E o seu apartheid, qual é?

20 de maio de 2020
Por Jayme Kopke

Sempre que esbarro com um daqueles desafios que parecem enormes, há um antídoto contra a lamúria que para mim é tiro e queda. Lembro-me de Nelson Mandela.

Espero nunca passar por uma temporada de 30 anos na prisão. Mas foi isso o que aconteceu a Mandela, com direito ocasional a maus tratos e trabalhos forçados. Saiu de lá para transformar um país.

Para muitos de nós, esta estranha primavera tem todo o aspecto de uma prisão. Mesmo para quem não está confinado, a brusca paralisia de tudo é como um par de algemas. Até já se recomeça a falar do futuro, mas com enormes reservas.

Assim como não há memória de um confinamento universal como este, também não há desconfinamento anterior que nos possa guiar. Para setores inteiros da sociedade, o que quer que se veja no fim do túnel não é ainda exatamente luz.

Como atravessar um período como este sem ceder nem à ansiedade nem a um sentimento de impotência? Não sendo, claro, nenhum Mandela, a mim ajuda pensar em quem passou por bem pior, e venceu. Na minha modesta escala, o que posso copiar desse exemplo?

A primeira lição: Mandela dificilmente teria conseguido o que conseguiu se tivesse gasto aqueles 30 anos a queixar-se, a preocupar-se, a entrar em pânico. Em vez disso, fez o que pôde: estudou, organizou, exercitou-se, pensou, cultivou relações – preparou-se.

Fazer o que se pode tem sido a marca destes tempos, com muitas pessoas e empresas a mostrar uma extraordinária capacidade de adaptação. Para algumas o passo nem é tão difícil. Trocar o escritório pelo teletrabalho em muitos casos não é dramático – pelo menos para quem não tem, ao mesmo tempo, os filhos em telescola.
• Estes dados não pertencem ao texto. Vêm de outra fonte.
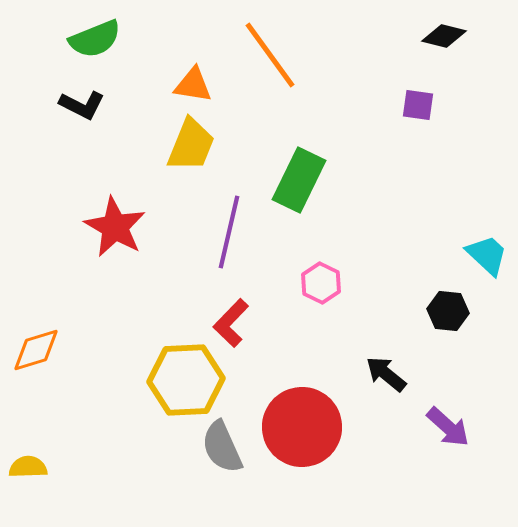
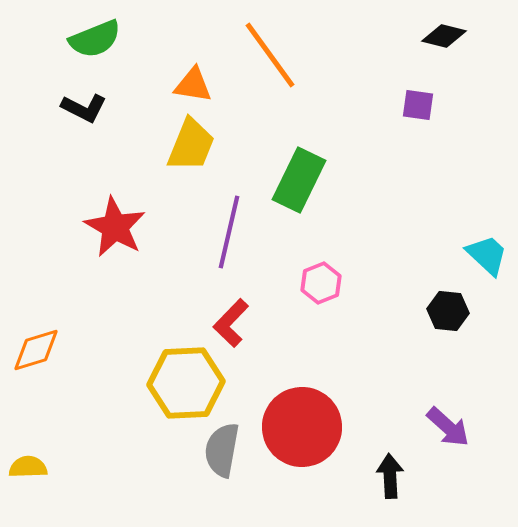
black L-shape: moved 2 px right, 3 px down
pink hexagon: rotated 12 degrees clockwise
black arrow: moved 4 px right, 102 px down; rotated 48 degrees clockwise
yellow hexagon: moved 3 px down
gray semicircle: moved 3 px down; rotated 34 degrees clockwise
Provavelmente, aliás, as formas de trabalho treinadas nesta fase até vão ficar connosco depois. Assim como muita da venda online que beneficiou, neste período, do recrutamento forçado de consumidores.

Fonte: Dinheiro Vivo

Onde essa substituição não é viável, é natural que a angústia seja maior. O que significa “fazer o que se pode” quando a sua fábrica está fechada, a praia em frente ao seu hotel não tem turistas e o futuro é tão incerto que até fazer planos é impossível?

Imagino que, nos seus 30 anos de confinamento, Mandela tenha tido muitos momentos assim. O que será que o susteve? O que o impediu de desistir, mesmo face a uma incerteza e a limitações tão maiores do que as nossas?

Duas respostas. A primeira, claro, a sua personalidade excepcional – e só sua. Mas a segunda foi o apartheid. Ou antes: a visão de um país sem ele. A luz ao fim do túnel, para Mandela, era essa. Imagino que, quando não via qualquer outra, era dela que se socorria para não desistir.

É claro que não sou, e provavelmente o leitor também não, nenhum Mandela, e a visão que porventura nos move será por certo bem menos grandiosa. Ainda assim, convém ter alguma.

Sobre a “nova normalidade” que aí vem a única coisa que sabemos é que será, para a maior parte das pessoas e das empresas, um osso duro de roer. Haverá momentos de fazer o que se pode. E momentos em que não conseguiremos nem isso.

Mas, lá bem longe, onde quer que seja o fim do túnel, emergiremos – se mantivermos acesa, na nossa própria visão, a tal luz que nos guia até lá. Já pensou qual é a sua?